Shape Sensing Techniques for Continuum Robots in Minimally Invasive Surgery: A Survey

July 25, 2017

Shape Sensing Techniques for Continuum Robots in Minimally Invasive Surgery: A Survey

Continuum robots provide inherent structural compliance with high dexterity to access the surgical target sites along tortuous anatomical paths under constrained environments, and enable to perform complex and delicate operations through small incisions in minimally invasive surgery (MIS). These advantages enable their broad applications with minimal trauma, and make challenging clinical procedures possible with miniaturized instrumentation and high curvilinear access capabilities. However, their inherent deformable designs make it difficult to realize three-dimensional (3D) intraoperative real-time shape sensing to accurately model their shape. Solutions to this limitation can lead themselves to further develop closely associated techniques of closed-loop control, path planning, human–robot interaction and surgical manipulation safety concerns in minimally invasive surgery (MIS).

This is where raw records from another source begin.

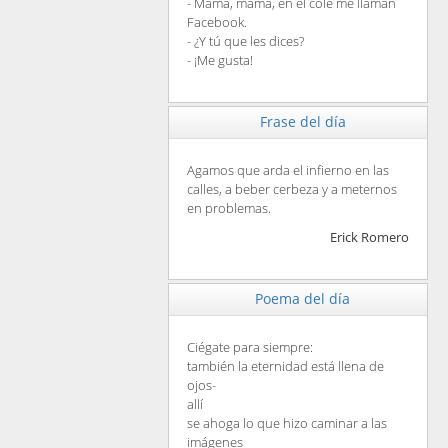
- Mamá, mamá, en el cole me llaman
Facebook.
- ¿Y tú que les dices?
- ¡Me gusta!
Frase del día
Agamos que arda el infierno en las
calles, a beber cerbeza y a meternos
en problemas.
Erick Romero
Poema del día
Ciégate para siempre:
también la eternidad está llena de
ojos-
allí
se ahoga lo que hizo caminar a las
imágenes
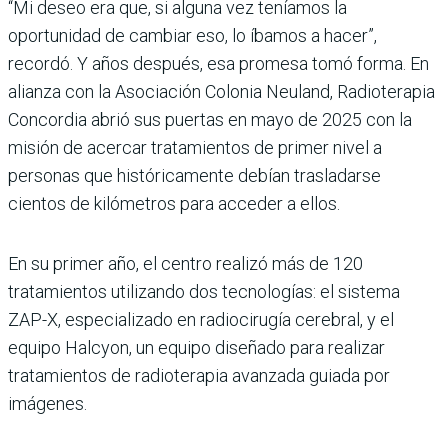
“Mi deseo era que, si alguna vez teníamos la
oportunidad de cambiar eso, lo íbamos a hacer”,
recordó. Y años después, esa promesa tomó forma. En
alianza con la Asociación Colonia Neuland, Radioterapia
Concordia abrió sus puertas en mayo de 2025 con la
misión de acercar tratamientos de primer nivel a
personas que históricamente debían trasladarse
cientos de kilómetros para acceder a ellos.
En su primer año, el centro realizó más de 120
tratamientos utilizando dos tecnologías: el sistema
ZAP-X, especializado en radiocirugía cerebral, y el
equipo Halcyon, un equipo diseñado para realizar
tratamientos de radioterapia avanzada guiada por
imágenes.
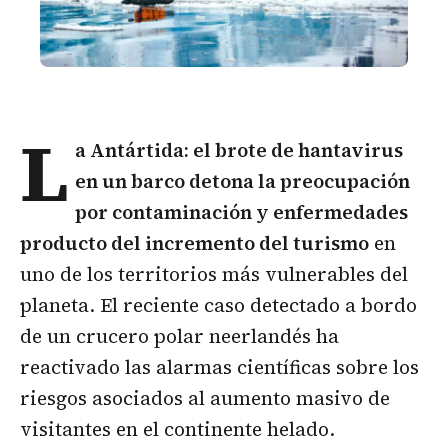
L
a Antártida: el brote de
hantavirus
en un barco detona la preocupación
por contaminación y enfermedades
producto del incremento del turismo
en
uno de los territorios más vulnerables del
planeta. El reciente caso detectado a bordo
de un crucero polar neerlandés ha
reactivado las alarmas científicas sobre los
riesgos asociados al aumento masivo de
visitantes en el continente helado.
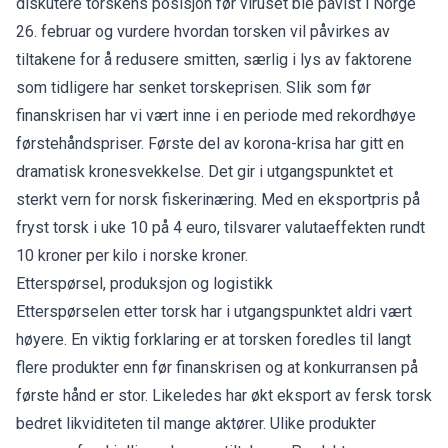
diskutere torskens posisjon før viruset ble påvist i Norge
26. februar og vurdere hvordan torsken vil påvirkes av
tiltakene for å redusere smitten, særlig i lys av faktorene
som tidligere har senket torskeprisen. Slik som før
finanskrisen har vi vært inne i en periode med rekordhøye
førstehåndspriser. Første del av korona-krisa har gitt en
dramatisk kronesvekkelse. Det gir i utgangspunktet et
sterkt vern for norsk fiskerinæring. Med en eksportpris på
fryst torsk i uke 10 på 4 euro, tilsvarer valutaeffekten rundt
10 kroner per kilo i norske kroner.
Etterspørsel, produksjon og logistikk
Etterspørselen etter torsk har i utgangspunktet aldri vært
høyere. En viktig forklaring er at torsken foredles til langt
flere produkter enn før finanskrisen og at konkurransen på
første hånd er stor. Likeledes har økt eksport av fersk torsk
bedret likviditeten til mange aktører. Ulike produkter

Shape sensing techniques have been emerging and beneficially employed in continuum robots used in MIS, including the extended concept of pseudo-continuum robots that employ discrete-link or discrete-joint structures to closely resemble continuum robots. Despite the extensive model-based research centered on kinematics and mechanics, other emerging and alternative techniques for shape reconstruction together with tip localization have been recently proposed. This review presents the technical advances and recent progress enabled by shape reconstruction techniques on the generalized continuum robots through the utilization of fiber Bragg gratings (FBG) sensing, electromagnetic (EM) tracking and intraoperative imaging, in addition to state-of-the-art applications. These techniques have different strengths and drawbacks, but generally enable real-time shape estimation and tip localization with reasonable accuracy. Some implementations have been applied for continuum robots as real-time feedback information to realize closed-loop control and path planning. Despite the significant progress made on shape sensing, a general framework remains to be developed to accurately and robustly reconstruct different shapes of surgical continuum robots and achieve seamless integration into the current clinical workflows.